First published in Germany in 2025.

Through decades of colonialism and apartheid a group of African farmers have managed to stay on their ancestral lands in southern Namibia. Currently, however, these farmers find their claim to these lands threatened once again, this time from capitalist investors seeking to 'rewild' the territory for a high-wealth tourism clientele. 
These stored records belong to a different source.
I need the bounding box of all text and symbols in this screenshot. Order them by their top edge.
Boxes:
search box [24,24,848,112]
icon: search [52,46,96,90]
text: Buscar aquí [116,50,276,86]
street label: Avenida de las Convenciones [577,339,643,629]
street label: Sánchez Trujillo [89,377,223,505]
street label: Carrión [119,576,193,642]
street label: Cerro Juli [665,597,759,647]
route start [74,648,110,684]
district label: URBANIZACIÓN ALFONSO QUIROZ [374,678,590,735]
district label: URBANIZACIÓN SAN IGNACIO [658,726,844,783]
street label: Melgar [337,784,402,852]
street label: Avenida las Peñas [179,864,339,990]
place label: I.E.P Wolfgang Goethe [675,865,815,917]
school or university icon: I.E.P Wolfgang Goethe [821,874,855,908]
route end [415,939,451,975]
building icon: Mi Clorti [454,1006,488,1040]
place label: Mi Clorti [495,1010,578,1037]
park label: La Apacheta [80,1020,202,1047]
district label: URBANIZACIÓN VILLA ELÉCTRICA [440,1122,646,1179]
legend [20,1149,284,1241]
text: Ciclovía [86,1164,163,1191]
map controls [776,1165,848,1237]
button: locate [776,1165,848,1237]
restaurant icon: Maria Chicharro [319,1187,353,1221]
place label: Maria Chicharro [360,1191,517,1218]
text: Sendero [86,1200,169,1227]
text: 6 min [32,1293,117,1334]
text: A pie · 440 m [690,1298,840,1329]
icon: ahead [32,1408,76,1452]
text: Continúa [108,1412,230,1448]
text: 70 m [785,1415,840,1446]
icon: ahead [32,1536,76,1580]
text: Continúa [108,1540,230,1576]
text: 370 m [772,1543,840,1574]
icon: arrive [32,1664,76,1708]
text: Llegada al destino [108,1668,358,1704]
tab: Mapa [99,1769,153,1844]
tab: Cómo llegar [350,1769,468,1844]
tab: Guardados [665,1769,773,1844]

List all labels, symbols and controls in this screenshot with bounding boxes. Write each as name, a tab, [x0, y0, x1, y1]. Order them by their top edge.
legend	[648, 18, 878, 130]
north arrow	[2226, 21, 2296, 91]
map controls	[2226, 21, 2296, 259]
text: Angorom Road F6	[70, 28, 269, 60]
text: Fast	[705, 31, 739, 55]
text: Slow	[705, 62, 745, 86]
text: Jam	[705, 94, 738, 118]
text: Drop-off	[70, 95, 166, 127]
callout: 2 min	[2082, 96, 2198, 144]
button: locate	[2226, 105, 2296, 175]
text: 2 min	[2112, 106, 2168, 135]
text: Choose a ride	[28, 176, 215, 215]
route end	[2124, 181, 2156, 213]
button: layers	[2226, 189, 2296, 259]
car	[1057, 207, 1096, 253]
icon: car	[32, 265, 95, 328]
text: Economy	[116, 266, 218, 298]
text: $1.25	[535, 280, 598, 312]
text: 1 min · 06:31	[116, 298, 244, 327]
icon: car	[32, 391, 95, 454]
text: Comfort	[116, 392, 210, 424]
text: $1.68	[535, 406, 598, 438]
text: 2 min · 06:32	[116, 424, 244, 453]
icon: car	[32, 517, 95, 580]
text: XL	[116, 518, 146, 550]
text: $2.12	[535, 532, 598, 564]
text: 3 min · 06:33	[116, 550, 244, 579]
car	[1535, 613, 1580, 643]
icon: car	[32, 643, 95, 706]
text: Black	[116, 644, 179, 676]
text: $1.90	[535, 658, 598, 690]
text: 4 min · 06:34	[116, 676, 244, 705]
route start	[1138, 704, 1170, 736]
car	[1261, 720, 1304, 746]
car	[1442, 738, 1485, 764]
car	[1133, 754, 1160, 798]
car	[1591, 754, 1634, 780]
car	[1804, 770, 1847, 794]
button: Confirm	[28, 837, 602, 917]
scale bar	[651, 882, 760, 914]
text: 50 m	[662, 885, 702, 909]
"This is a book of history and anthropology, the past and the present. Effortlessly, the authors draw on academic fields as diverse as geology and biology, moulding reflections on deep-time and corporate green-washing into a single highly readable whole. The absences of diatribes and the cool understated approach of the text makes it all the more powerfully devastating. In fifteen short and succinct chapters the authors draw attention to the true inhabitants of the deep south of Namibia, delivering a volley of sucker-punches which make a mockery of the environmental claims of the mega-rich, be they mining executives, gap-year youth, corporate traders, or hunters." Jan-Bart Gewald, Professor of History, Leiden University

"This book analyses the complex intersections of capital, conservation, land, and identity in one of Namibia’s most expansive, ecologically and historically rich landscapes. This compelling narrative explores the tensions between individuals seeking large parcels of land for exclusive use, conservationists claiming to protect biodiversity, and local communities fighting to reclaim their ancestral land rights. It provides a thought-provoking analysis of this modern-day clash, and it is an important book for Namibia’s land question and conservation agenda." Romie Nghitevelekwa, Senior Lecturer in Sociology, University of Namibia

Bernard Moore is a Postdoctoral Fellow at the University of Basel on the Curated Escapes and Derelict Landscapes in Times of Climate Change research project.

Historian and geographer Luregn Lenggenhager is Assistant Professor in the Centre for African Studies at the University of Basel, where he leads the Curated Escapes and Derelict Landscapes in Times of Climate Change research project.